ASSIGNMENT
How many lines in the listing include the string "structure"? Reply with the number alone.
>>
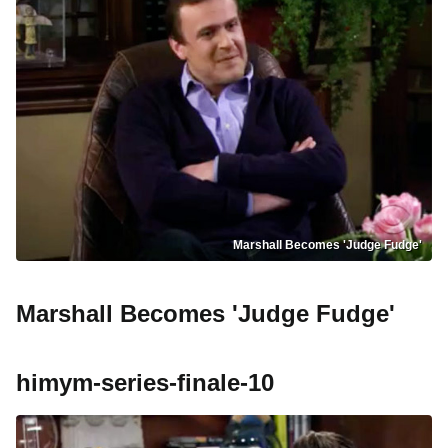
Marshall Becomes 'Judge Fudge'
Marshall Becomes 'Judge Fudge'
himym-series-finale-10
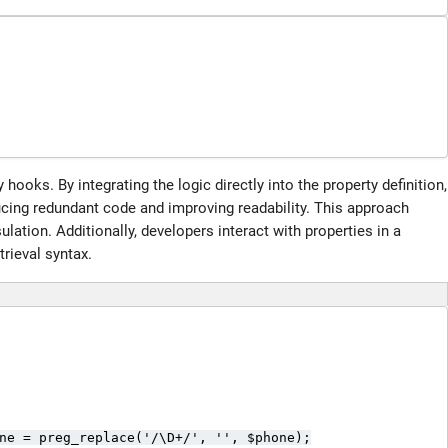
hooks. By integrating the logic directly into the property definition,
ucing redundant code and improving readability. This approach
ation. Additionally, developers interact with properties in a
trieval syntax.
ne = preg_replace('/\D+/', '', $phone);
<<
>>
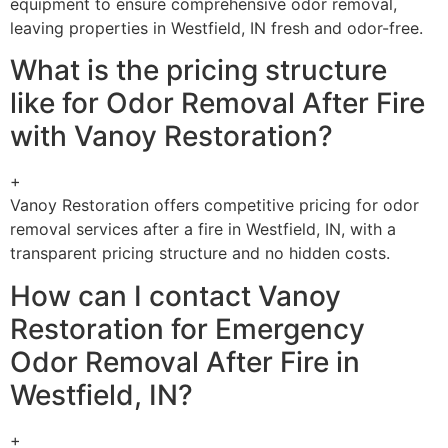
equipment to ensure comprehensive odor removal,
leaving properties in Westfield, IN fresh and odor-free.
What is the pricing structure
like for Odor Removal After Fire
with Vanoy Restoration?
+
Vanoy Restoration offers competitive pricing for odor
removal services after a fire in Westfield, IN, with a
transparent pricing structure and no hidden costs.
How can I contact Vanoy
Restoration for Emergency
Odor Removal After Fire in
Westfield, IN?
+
<<
EXERCISE RESPONSE
2